I had an interesting conversation with an old colleague yesterday that I hadn’t seen in years. We talked business for a while, then I shared with him about my new focus on marriage and coaching couples to have better relationships. He told me that he has been wed for over thirty years himself, and told me that he shared my passion for marriage. But then he paused and asked me an interesting question.
“Did you ever go through a season in your marriage where you questioned everything including your relationship?”
He went on to tell me that around 20 years of marriage he hit such a time. He found himself discontented with his wife, questioned his feelings toward her and began to distance himself emotionally. As he shifted his focus away from meeting her needs, she in turn pulled away from him. He told me her reaction was, “I’m getting no love or affection from him, why should I show any back?” As a result, the relationship began to erode.
Fortunately, this story has a happy ending. He told me that after a few years of feeling this way, he “woke up” one day and realized that he had everything that he ever needed in his wife. It wasn’t her shortcomings that was off-putting, but rather his own that he struggled with. Looking back, he blames the situation on a classic, male mid-life crisis. He had hit a point where his career had peaked, his kids were grown and he didn’t see the continued growth and excitement in his future that he’d experienced in his past. This led him (as it does many men) to question life from a variety of angles. With this new realization, he was able to fall back in love with his wife and finds himself today in a better place with her than he’s ever been.
I use this as a cautionary tale for myself and for my readers. It is natural and common that we go through highs and lows in life. When we hit a low point, it can be tough to look at ourselves to find the root cause. We become desperate to find an external source for our woes. There’s typically no one closer to us (in terms of emotion or proximity) than our spouse – they become a natural target for our frustrations. “They must be the reason that I feel this way. I’m sure that someone else would make me happier”. And for many that is the path they choose. The new partner, like a new shiny toy, distracts for a while, but since nothing really changed in terms of the root cause, discontent inevitably sets back in.
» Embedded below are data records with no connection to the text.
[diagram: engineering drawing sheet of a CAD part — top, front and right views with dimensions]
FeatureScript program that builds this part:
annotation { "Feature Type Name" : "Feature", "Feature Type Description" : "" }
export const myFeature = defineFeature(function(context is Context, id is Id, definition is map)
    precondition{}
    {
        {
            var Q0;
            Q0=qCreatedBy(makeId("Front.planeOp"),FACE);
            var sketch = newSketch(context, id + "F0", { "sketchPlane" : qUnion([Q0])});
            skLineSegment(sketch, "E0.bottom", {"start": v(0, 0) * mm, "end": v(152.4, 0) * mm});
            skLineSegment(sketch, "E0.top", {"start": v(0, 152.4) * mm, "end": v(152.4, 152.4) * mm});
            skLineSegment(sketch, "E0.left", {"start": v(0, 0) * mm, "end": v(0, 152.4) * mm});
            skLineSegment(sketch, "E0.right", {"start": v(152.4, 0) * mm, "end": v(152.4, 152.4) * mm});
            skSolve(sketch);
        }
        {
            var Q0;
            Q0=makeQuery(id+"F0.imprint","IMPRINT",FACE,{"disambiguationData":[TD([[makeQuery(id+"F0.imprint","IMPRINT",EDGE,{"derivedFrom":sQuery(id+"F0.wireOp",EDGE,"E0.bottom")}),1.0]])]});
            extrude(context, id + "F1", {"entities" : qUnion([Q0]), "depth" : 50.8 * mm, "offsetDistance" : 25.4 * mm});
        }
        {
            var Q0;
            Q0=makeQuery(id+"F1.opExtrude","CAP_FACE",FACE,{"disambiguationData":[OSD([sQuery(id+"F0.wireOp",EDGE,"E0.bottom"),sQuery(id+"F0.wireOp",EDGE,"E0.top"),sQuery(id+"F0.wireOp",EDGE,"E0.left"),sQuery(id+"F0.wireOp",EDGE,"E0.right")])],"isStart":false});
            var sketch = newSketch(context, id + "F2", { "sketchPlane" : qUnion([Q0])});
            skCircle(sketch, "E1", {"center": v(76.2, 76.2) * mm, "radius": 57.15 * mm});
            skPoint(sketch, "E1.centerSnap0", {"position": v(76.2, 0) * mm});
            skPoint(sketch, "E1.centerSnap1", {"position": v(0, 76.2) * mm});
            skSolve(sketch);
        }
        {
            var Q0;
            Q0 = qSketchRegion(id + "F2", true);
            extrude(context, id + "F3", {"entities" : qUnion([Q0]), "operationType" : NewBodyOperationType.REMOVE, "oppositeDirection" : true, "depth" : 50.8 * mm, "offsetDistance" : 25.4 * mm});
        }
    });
If or when you ever find yourself in this situation, I strongly encourage you to take a step back and look at your life from an objective point of view. Are your really frustrated with your spouse, or are you actually frustrated with yourself? If your marriage is eroding, be honest – have you stopped investing in it? Have you quit trying? The odds are that during your wedding ceremony you recited vows that included “…until death do us part”. That was a strong commitment, and it should be in effect no matter what season you find yourself going through.
Experts tell us that the best time to invest in a company is during a recession. Prices are low and the potential return can be huge. I think this same logic applies to marriage. When you find yourself feeling relationally low, invest time, effort and money into your marriage. Then you too can find yourself falling back in love all over again.
Wonderful post! I agree a lot of us go through this for a lot of different reason, and sometimes we aren’t even aware of what is going on except we are unhappy.